╭─ Texte de l'exercice

À sa reprise par Husserl, cette notion a déjà un siècle d'existence. Dans une note Julien Farges rapporte cette analyse : « l’histoire de ce mot fait apparaître une évolution qui part du monde de la vie « Welt des Lebens », qui passe par le monde du vivant « Welt des Lebendigen », pour nous conduire jusqu’au monde vécu « erlebte Welt », tout cela s’exprime en une seule et unique formule, celle de la « Lebenswelt » ». En résumé la Lebenswelt signifierait selon cet auteur[5], le passage d’une vie située « dans un monde » à une vie « vivant le monde » lui-même, et qui façonne celui-ci tout autant qu’elle est façonnée par lui. Cette évolution et cette sédimentation de sens fait, dans une autre contribution de Julien Farges[6], de la notion de Lebenswelt « un foyer de tensions entre une mondanéisation de la vie et une subjectivation du monde, qui signifie qu’il n’y va pas en elle de l’une ou l’autre de ces deux tendances, mais bien de l’articulation, de la corrélation même entre un « vivre » et un « monde » ». À toutes les étapes de la pensée évolutive de Husserl, les thématiques du « monde de la vie » comme celle de la « réduction » sont, explicitement ou implicitement, présentes, note dans son mémoire Mario Charland[7].

╰─
╭─ Données fournies

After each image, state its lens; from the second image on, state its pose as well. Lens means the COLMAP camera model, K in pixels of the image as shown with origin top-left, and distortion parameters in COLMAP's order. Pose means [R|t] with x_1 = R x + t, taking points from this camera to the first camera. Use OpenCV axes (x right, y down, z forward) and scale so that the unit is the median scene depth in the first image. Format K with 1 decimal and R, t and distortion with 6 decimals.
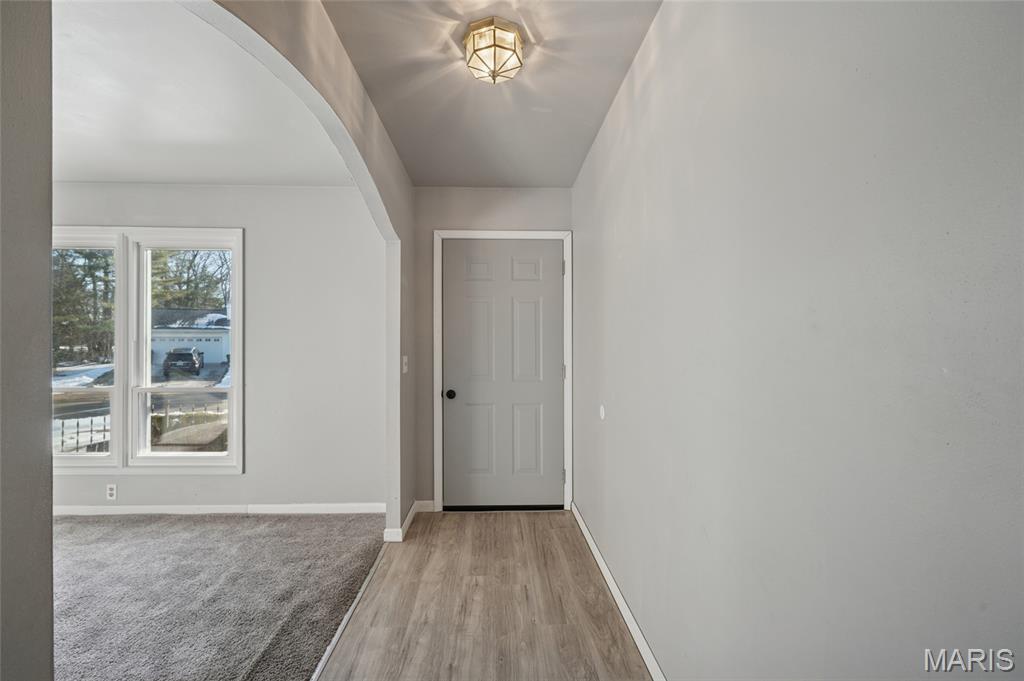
lens RADIAL K [[409.8, 0, 511.3], [0, 409.8, 345.7], [0, 0, 1]] dist [-0.000444, -0.000397]
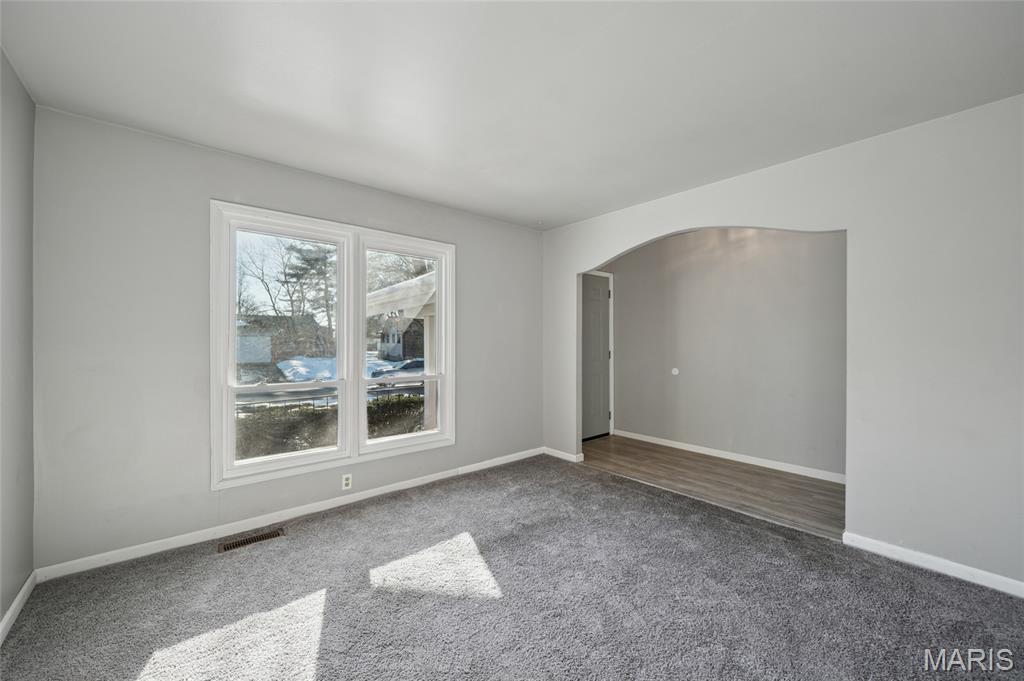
lens RADIAL K [[386.4, 0, 511.6], [0, 386.4, 339.3], [0, 0, 1]] dist [0.000026, -0.000454]
pose [[0.788368, -0.000514, 0.615203, -1.249042], [0.002531, 0.999994, -0.002409, 0.001755], [-0.615198, 0.003457, 0.788365, -0.023570]]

╰─

# Série de consignes:
(a) Relevez toutes les expressions allemandes que le texte sur la Lebenswelt cite entre guillemets.
(b) D'après le texte sur la Lebenswelt, qui observe que les thématiques du « monde de la vie » et de la « réduction » sont présentes à toutes les étapes de la pensée de Husserl ?
(c) Selon le texte sur la Lebenswelt, pourquoi cette notion devient-elle « un foyer de tensions » ? Répondez en une à trois phrases.
Les lignes ont une autre origine que le texte.

# Réponses numérotées:
(a) « Welt des Lebens », « Welt des Lebendigen », « erlebte Welt », « Lebenswelt »

(b) Mario Charland, dans son mémoire.

(c) L'évolution et la sédimentation de sens du mot en font un foyer de tensions entre une mondanéisation de la vie et une subjectivation du monde. La notion ne relève ainsi d'aucune de ces deux tendances prise seule, mais de leur articulation, de la corrélation entre un « vivre » et un « monde ».